La 9e édition de la Grande Rentrée littéraire de Kinshasa s’est ouverte jeudi 10 septembre au Centre Wallonie-Bruxelles, dans la commune de la Gombe. Placée sous le thème « Littérature, gardienne des mémoires et clé du développement », cette rencontre réunit des écrivains, éditeurs, intellectuels et passionnés du livre autour de plusieurs débats sur l’avenir de la création et de la pensée en RDC.

Les échanges portent notamment sur les difficultés qui affectent la chaîne du livre, de la production à la diffusion, ainsi que sur les moyens de soutenir le secteur littéraire congolais.

Des difficultés liées à la diffusion et au pouvoir d’achat

Lors des échanges, le député national Delly Sessanga a évoqué les difficultés économiques et logistiques auxquelles sont confrontés les acteurs du secteur.

« La littérature a beaucoup perdu. Parce que d'abord vous avez très peu de canaux de diffusion et vous avez aussi une question de pouvoir d'achat », a-t-il déclaré, plaidant pour des mesures d’accompagnement en faveur du secteur.

Les participants ont notamment évoqué la nécessité de renforcer les circuits de distribution et de mettre en place des mesures d’incitation, notamment fiscales, afin de soutenir la production et la diffusion des œuvres littéraires.

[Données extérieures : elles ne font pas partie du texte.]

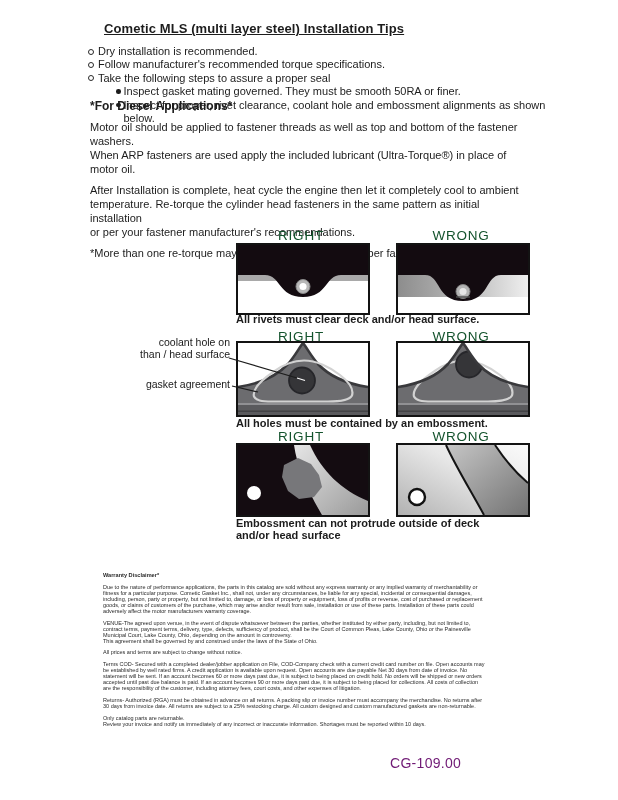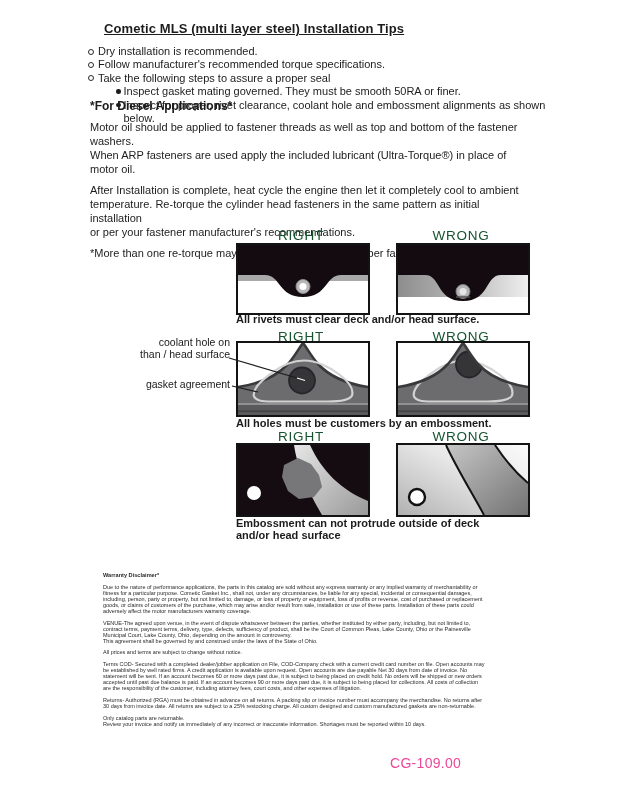"All holes must be customers" div.dcaption { text: customers -> contained }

Vernissage et valorisation du débat d'idées

La journée d’ouverture a également été marquée par la présentation et le baptême de l’ouvrage Militariser l’agriculture, de l’écrivain Didier Mumengi, sous le patronage du professeur Jean-Jacques Muyembe.

Cette 9e édition de la Grande Rentrée littéraire se poursuit autour de débats consacrés à la littérature, à la mémoire et aux enjeux de développement en République démocratique du Congo.